I read that book with extreme caution because of the controversy it generated. In my reading, there was perhaps a subconscious attempt of the author to write himself into the civil war narrative as an active participant. Of course, it was just a personal account, but what is personal about a war? Achebe, to all intent and purposes, was a minor player if not a pawn. This hardly makes him more of a casualty than those who lost their lives or family or friends during the war. What is often shattering, in my reading, is that Achebe never puts a mouth on Ojukwu, the warlord who made himself some sort of Black Moses and failed colossally. Having read some other accounts of the civil war, there was no doubt that the war was almost completely lost before it began. So why did they extend the casualties beyond necessary? Why waste so many lives? These are the hard questions Achebe did not ask or answer. I came away with an opinion that Achebe’s account was a privileged one, albeit belated, but still reeked of the Igbo propaganda machinery that spewed it out.
Of course, I began to look for other narratives. One book which came highly recommended was Elechi Amadi’s Sunset at Biafra whose title shares a semblance with Chukwuemeka Ike’s novel, Sunset at Dawn. Elechi Amadi’s account is also representative of his minority tribe, Ikwerre. Using his war experience, Amadi used himself as a reference point for the suffering of minority tribes who were essentially caught between the ungainly tango between the Igbos and the Nigerians. Perhaps their skepticism was a vantage point, Amadi wrote about the war with enthusiastic pessimism from the scratch. He unfortunately could not keep his skepticism to himself and direly suffered for this with sequences of detention, sometimes spaced and oftentimes muddled together. He lost touch with his family and suffered a great deal in spite of being a retired army man. This is a more valid war experience if you ask me, closer to home, to the reality of the masses that actually suffered during the war.

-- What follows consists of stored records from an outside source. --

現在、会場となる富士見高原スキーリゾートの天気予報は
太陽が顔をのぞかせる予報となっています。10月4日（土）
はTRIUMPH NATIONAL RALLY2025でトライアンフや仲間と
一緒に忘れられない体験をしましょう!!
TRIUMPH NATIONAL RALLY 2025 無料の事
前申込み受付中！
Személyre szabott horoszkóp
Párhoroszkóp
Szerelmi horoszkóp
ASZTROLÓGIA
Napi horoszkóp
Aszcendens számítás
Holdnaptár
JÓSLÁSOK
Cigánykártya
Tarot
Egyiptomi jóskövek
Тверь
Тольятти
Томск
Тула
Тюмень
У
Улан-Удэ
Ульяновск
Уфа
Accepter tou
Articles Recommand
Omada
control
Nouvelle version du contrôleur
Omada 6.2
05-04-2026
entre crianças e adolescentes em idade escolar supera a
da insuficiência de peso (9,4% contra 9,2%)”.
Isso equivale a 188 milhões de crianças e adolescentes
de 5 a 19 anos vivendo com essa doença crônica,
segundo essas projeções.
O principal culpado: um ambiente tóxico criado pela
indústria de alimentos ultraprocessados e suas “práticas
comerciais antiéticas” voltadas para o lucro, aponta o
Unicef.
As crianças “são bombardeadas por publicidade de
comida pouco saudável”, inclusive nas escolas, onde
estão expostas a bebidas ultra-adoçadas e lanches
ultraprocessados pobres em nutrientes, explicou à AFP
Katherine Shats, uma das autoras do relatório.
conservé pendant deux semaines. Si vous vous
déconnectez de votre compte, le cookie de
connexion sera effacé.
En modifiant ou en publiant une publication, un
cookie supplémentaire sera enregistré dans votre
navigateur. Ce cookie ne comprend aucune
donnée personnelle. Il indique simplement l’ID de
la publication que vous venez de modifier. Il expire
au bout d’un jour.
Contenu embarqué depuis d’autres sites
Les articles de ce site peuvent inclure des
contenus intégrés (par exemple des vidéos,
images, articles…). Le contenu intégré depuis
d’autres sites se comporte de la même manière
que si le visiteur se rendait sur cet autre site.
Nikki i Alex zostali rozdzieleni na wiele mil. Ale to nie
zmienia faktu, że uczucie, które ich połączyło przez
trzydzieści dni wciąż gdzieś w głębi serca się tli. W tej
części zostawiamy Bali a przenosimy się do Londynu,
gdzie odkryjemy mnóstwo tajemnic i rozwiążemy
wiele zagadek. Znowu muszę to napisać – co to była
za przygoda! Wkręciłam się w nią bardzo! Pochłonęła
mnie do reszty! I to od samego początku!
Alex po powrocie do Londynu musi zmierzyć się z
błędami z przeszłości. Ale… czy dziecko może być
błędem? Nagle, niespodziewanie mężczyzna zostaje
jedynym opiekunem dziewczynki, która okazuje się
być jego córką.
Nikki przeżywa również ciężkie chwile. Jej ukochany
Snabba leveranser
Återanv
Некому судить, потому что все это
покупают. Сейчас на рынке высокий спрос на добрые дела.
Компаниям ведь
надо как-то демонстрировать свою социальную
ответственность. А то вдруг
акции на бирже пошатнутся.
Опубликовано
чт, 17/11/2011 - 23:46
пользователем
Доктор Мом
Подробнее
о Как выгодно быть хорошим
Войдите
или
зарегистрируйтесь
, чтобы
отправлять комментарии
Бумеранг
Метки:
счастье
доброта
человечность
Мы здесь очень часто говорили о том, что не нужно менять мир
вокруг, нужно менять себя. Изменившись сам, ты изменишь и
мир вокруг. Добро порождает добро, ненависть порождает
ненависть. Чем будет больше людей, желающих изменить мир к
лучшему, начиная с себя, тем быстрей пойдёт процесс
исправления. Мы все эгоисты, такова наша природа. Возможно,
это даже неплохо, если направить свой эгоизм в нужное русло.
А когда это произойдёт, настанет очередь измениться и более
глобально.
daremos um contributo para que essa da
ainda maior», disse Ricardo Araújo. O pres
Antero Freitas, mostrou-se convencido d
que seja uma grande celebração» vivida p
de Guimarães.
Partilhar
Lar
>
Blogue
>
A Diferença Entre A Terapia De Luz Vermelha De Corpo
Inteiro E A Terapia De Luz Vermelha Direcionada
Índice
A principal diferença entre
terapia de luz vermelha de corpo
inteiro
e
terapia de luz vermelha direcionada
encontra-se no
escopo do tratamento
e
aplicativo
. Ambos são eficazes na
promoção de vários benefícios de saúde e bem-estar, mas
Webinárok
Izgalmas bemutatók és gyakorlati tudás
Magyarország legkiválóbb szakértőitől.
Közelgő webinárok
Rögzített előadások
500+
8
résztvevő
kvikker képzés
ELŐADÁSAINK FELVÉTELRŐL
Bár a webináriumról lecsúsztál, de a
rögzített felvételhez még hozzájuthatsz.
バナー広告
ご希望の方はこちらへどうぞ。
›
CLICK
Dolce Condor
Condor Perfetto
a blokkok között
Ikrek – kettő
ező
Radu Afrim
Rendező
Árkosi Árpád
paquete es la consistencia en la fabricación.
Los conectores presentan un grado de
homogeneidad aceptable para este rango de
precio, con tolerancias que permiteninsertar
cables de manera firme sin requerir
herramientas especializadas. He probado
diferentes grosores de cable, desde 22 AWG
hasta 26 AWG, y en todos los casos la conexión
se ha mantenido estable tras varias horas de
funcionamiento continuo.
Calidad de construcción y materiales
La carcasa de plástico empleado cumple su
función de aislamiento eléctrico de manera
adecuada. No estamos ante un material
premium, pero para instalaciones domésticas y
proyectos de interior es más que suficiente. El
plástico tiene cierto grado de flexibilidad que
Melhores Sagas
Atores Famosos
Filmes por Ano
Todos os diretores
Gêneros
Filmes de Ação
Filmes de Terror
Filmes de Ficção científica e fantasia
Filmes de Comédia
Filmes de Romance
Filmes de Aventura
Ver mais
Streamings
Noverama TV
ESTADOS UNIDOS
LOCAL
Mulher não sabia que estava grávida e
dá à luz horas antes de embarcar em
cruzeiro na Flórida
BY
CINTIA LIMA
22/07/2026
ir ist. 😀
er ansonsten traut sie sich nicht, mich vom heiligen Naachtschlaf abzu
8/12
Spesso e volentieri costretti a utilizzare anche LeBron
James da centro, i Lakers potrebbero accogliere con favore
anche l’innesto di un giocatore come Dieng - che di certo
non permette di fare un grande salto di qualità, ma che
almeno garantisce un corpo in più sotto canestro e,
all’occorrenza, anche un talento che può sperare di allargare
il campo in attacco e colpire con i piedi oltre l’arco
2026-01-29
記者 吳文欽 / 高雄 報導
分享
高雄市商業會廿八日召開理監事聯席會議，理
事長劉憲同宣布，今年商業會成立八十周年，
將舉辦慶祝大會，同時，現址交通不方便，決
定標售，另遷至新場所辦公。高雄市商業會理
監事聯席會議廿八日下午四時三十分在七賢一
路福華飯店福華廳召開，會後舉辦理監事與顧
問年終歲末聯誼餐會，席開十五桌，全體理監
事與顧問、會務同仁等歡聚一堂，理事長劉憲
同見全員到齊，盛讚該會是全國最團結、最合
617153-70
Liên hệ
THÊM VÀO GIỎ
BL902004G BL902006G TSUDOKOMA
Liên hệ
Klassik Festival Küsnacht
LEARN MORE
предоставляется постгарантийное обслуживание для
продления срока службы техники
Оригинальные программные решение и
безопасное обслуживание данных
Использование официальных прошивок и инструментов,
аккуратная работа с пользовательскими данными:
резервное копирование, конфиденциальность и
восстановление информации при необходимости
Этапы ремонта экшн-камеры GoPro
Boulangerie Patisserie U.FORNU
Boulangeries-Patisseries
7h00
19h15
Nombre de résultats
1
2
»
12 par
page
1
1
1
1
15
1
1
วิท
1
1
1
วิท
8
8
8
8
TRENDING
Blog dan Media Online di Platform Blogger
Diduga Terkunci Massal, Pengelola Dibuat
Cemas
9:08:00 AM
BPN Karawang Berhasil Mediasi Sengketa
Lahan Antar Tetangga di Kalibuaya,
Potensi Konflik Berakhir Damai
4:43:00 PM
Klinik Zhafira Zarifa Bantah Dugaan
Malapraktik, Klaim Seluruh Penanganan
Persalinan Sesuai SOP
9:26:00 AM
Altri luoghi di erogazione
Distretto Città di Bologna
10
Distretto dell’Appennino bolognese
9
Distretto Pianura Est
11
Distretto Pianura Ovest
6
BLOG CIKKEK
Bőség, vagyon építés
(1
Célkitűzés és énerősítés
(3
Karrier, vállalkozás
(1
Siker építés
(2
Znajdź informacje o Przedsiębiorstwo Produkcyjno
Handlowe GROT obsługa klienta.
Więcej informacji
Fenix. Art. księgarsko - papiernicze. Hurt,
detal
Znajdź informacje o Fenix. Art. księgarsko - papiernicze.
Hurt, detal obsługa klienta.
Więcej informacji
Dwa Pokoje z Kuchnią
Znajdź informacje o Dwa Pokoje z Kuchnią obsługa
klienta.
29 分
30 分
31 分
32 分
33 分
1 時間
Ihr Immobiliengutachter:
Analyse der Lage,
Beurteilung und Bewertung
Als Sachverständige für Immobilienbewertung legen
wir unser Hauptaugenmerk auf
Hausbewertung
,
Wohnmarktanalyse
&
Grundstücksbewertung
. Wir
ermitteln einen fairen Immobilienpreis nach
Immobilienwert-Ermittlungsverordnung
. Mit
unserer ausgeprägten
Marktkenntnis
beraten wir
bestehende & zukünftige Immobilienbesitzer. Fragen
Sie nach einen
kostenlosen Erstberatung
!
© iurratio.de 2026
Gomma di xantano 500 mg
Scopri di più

That said, I remember the name of a local government in Anambra, Ayemelum, which roughly translates to war is terrible thing.
It is.
People experience things differently. The Biafran war was experienced differently by the Yorubas, Ibos, Hausas, Fulanis, Ikwerres etc. How you would tell a story is how you feel about the story. Chinua told the war story the way he experienced it. Adichie told the story the way she received it in her soul. The Biafran story is not one person’s story so it can be told differently.